Il y a quelque chose d'assez stupéfiant à voir ces trois dirigeants politiques aller dans une direction aussi aberrante. Rien, absolument rien, ne justifie de tels choix. Les profits des entreprises sont à des plus hauts historiques, au point d'inquiéter le pourtant peu hostile au business The Economist. Cette capacité accrue des grands groupes à accroître leurs marges devrait au contraire pousser à une hausse de la fiscalité sur leurs profits, plutôt que d'en laisser une proportion toujours plus importante à ces actionnaires qui n'ont pas été aussi riches depuis bien longtemps, comme le montre l'explosion des inégalités. Bref, non seulement, ils vont dans le sens contraire des intérêts des classes populaires qui aspirent le plus au changement, mais leurs choix économiques sont injustifiables socialement.

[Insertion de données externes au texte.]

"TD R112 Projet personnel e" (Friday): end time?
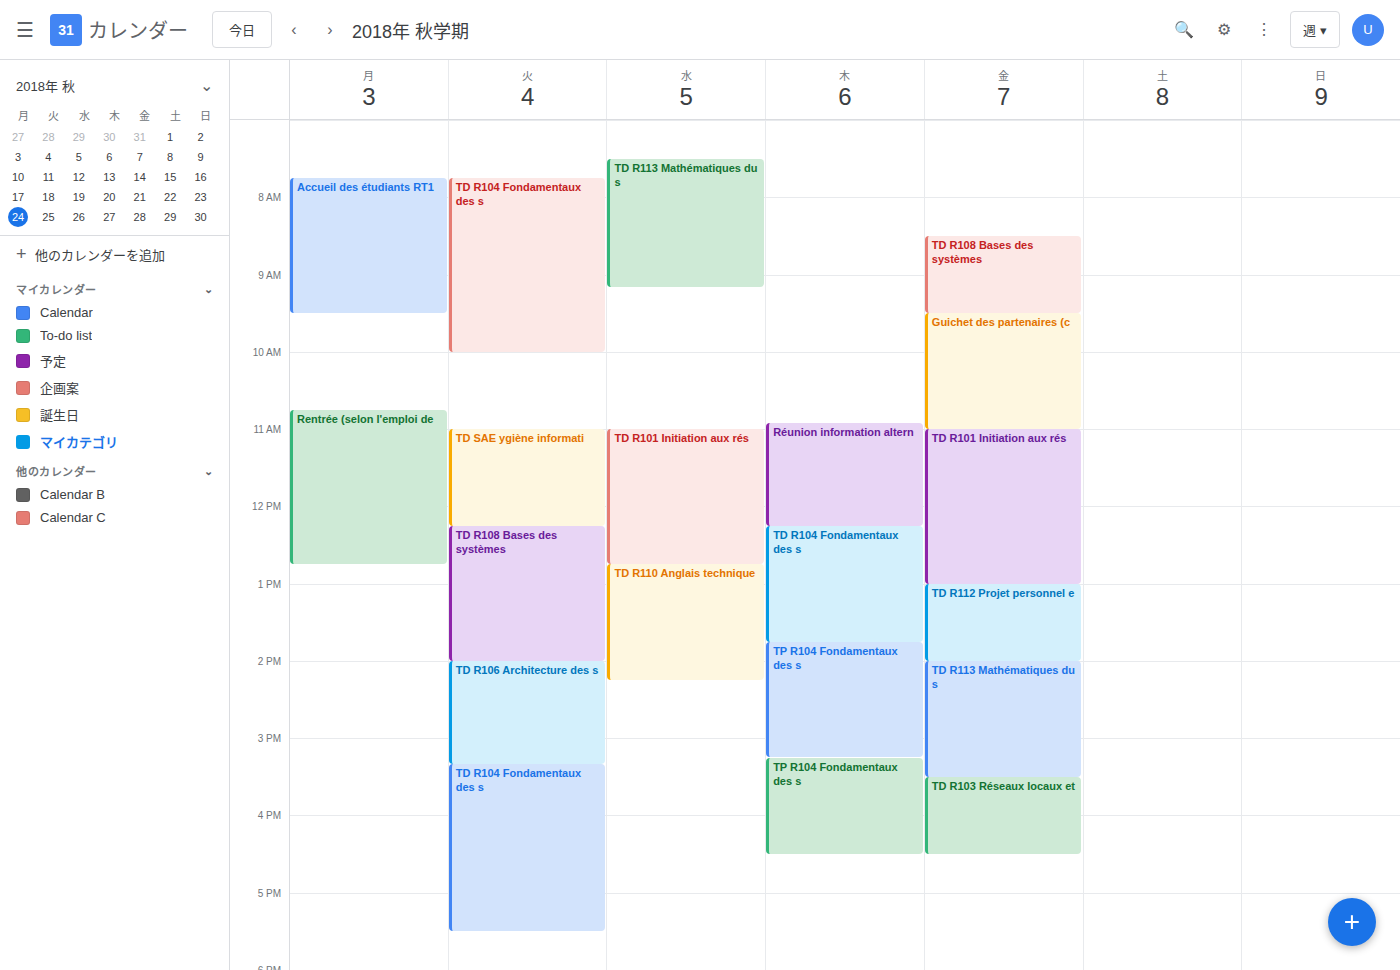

Il y a près de 8 ans, j'envisageais que la crise de 2008 accoucherait d'un renforcement paradoxal des idées ultralibérales. Jamais peut-être n'aurais-je davantage souhaité me tromper. Les thèses progressistes, dans le domaine économique, perdent du terrain, malgré quelques étincelles intéressantes. Car le pire, c'est que les idées ultralibérales ne semblent plus tellement rebuter la majorité des électeurs.